ACCA leadership is used to silencing dissenters. Just before the May 1999, an 'inner' elite got together to depose the President elect because they feared that he might democratize the Association and scrutinize the chief executive's control. But the 'inner' elite failed to give Ray Gardiner any chance of speaking in his self-defence. The official magazine has not carried even  one word from him. Why?

The official statement in the June issue of the in-house magazine accused Ray Gardiner of making misleading statements and almost 'perjury'. When Austin Mitchell MP asked why in the light of the allegations against him, Ray Gardiner is not being disciplined, ACCA President John Brockwell replied (no doubt after careful discussions with chief executive), "ACCA's Council gave careful consideration to the course of action it should take with respect to Ray Gardiner, including the possibility of disciplinary action being brought against him.
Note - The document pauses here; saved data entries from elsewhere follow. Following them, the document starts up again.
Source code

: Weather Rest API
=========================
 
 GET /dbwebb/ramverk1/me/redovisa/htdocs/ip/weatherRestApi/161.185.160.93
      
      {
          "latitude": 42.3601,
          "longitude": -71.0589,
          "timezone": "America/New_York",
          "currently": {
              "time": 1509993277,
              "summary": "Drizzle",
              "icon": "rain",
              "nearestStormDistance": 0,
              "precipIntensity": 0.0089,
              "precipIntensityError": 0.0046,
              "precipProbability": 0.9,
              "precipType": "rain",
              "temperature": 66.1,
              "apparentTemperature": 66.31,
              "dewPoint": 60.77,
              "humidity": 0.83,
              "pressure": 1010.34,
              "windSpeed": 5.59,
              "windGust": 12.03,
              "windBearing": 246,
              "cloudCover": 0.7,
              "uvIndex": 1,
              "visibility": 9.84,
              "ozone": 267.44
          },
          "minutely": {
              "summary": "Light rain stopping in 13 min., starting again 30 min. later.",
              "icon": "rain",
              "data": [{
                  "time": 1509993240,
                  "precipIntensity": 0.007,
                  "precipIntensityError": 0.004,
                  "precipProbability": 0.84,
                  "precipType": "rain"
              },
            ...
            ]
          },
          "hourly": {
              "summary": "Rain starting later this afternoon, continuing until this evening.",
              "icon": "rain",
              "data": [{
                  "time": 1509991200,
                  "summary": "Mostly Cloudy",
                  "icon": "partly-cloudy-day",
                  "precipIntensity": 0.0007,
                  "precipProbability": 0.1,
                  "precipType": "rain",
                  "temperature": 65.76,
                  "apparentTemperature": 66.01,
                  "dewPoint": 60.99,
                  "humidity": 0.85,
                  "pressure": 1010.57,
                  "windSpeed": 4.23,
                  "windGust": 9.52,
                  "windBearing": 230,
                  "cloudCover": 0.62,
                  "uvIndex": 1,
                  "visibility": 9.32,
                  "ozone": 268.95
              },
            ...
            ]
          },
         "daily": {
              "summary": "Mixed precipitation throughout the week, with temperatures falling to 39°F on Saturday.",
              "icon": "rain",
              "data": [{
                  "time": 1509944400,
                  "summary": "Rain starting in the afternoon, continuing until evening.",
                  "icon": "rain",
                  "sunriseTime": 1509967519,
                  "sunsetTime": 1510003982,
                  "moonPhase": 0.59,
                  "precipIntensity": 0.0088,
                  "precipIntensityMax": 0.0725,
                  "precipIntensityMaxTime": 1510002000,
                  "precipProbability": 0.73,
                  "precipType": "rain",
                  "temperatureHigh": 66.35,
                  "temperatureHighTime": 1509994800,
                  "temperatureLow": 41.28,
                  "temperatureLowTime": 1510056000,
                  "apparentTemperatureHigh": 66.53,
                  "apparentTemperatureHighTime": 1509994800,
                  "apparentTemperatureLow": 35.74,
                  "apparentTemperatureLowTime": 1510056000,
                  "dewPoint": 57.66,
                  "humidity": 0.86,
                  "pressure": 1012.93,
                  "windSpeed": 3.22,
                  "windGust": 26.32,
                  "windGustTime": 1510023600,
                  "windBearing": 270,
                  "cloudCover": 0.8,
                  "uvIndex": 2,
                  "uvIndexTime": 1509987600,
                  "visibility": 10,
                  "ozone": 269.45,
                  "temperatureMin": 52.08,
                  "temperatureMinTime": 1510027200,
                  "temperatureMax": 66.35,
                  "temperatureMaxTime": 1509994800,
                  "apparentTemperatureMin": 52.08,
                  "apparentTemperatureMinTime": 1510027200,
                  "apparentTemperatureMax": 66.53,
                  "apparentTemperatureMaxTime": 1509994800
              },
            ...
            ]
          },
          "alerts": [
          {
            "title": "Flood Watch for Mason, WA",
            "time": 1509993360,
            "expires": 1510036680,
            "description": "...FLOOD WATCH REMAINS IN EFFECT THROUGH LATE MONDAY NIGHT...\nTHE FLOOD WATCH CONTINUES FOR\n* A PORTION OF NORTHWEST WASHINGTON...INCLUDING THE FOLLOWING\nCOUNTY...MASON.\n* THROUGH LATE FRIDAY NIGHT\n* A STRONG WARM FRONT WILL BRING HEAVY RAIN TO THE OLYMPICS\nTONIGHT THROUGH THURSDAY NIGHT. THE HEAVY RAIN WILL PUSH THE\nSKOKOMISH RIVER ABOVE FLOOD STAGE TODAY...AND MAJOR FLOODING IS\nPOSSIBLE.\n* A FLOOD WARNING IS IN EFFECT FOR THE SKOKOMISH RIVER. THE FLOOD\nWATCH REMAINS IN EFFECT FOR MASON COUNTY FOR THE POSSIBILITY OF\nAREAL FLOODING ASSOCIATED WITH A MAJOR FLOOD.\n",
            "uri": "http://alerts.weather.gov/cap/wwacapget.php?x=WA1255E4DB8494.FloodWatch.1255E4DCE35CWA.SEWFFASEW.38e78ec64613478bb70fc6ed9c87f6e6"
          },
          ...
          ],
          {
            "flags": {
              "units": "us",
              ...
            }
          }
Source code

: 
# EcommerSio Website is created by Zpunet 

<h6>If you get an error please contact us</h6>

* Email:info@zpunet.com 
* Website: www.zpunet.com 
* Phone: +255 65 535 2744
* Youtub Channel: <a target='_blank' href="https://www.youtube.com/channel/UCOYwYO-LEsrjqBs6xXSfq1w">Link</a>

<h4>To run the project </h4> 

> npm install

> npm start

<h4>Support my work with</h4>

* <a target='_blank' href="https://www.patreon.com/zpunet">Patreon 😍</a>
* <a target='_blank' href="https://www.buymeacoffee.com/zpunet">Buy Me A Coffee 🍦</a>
It decided that disciplinary action was not appropriate"(letter dated 5 July 1999). Of course, ACCA did not want to discipline Ray Gardiner because it fears that on a public platform and in front of the press Gardiner might discuss the real reasons for the coup against him.

But ACCA cannot have it both ways. It can't pretend to be a professional body and then not discipline its senior people for making allegedly misleading sworn statements. This point has not been lost on the Department of Trade and Industry (DTI). Under pressure, ACCA President John Brockwell has now written to Austin Mitchell (letter dated, 26 July 1999) to explain that the Association is looking at the possibility of disciplining Gardiner. However,  the seekers of  'truth' should not hold their breath. What the leadership promises and what it does are not always the same. The bets are that ACCA leadership wants to go through the motions, but will eventually do nothing.